● **Текст**:
───
Герои Набокова наделены несколькими неслыханными дотоле преимуществами. Во-первых, среди них часто присутствует переодетый посол автора, участвующий в перипетиях их судеб в пределах книги. Один из таких гримированных агентов, писатель Вадим Вадимыч N., подвержен пугающим, но вместе с тем многое открывающим видениям, в которых ему показывается тайна образа его существования:
Признаюсь, что в ту ночь, и в следующую, да и некоторое время перед тем у меня было чувство, точно во сне, что моя жизнь — несовершенный близнец, перепев жизни другого человека, ее неудачный вариант, — не знаю, на этой ли земле или на другой какой. Я чувствовал, будто какой-то демон принуждал меня прикидываться этим другим человеком, другим писателем, который был, да и всегда будет, несравнимо лучше, здоровее и безжалостнее, чем покорный ваш слуга.{120}
Чей покорный слуга? Этого «другого писателя», «безжалостно» его сочинившего? Или читателя, собеседника и друга этого сочинителя, читателя, могущего раскрыть книгу жизни «Вадима Вадимыча N.» в любом месте и тем открыть ее тайну — увидеть в ней то, чего тот знать не может, — в том числе и то, что он более всего хочет узнать, — ее происхождение, и конец, и смысл?
───
● **Задание 1**:
Какой писатель в тексте о героях Набокова назван одним из гримированных агентов автора?

[Изображения страниц и извлечённый из них текст]
───
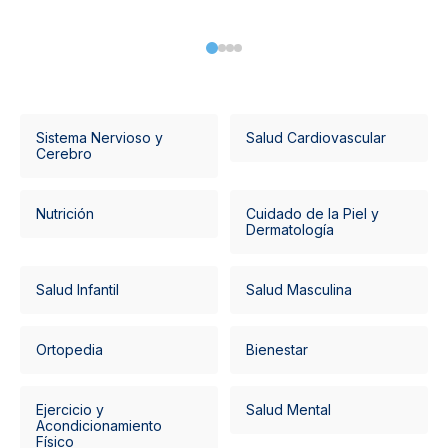
Sistema Nervioso y
Salud Cardiovascular
Cerebro
Nutrición
Cuidado de la Piel y
Dermatología
Salud Infantil
Salud Masculina
Ortopedia
Bienestar
Ejercicio y
Salud Mental
Acondicionamiento
Físico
───
● **Задание 2**:
Замените во всех записях «Salud» на «Atención» и приведите их строки заново, больше ничего не меняя. Изображения в ответ не включайте.

● **Результат 1**:
Вадим Вадимыч N.

● **Результат 2**:
Sistema Nervioso y
Atención Cardiovascular
Cerebro
Nutrición
Cuidado de la Piel y
Dermatología
Atención Infantil
Atención Masculina
Ortopedia
Bienestar
Ejercicio y
Atención Mental
Acondicionamiento
Físico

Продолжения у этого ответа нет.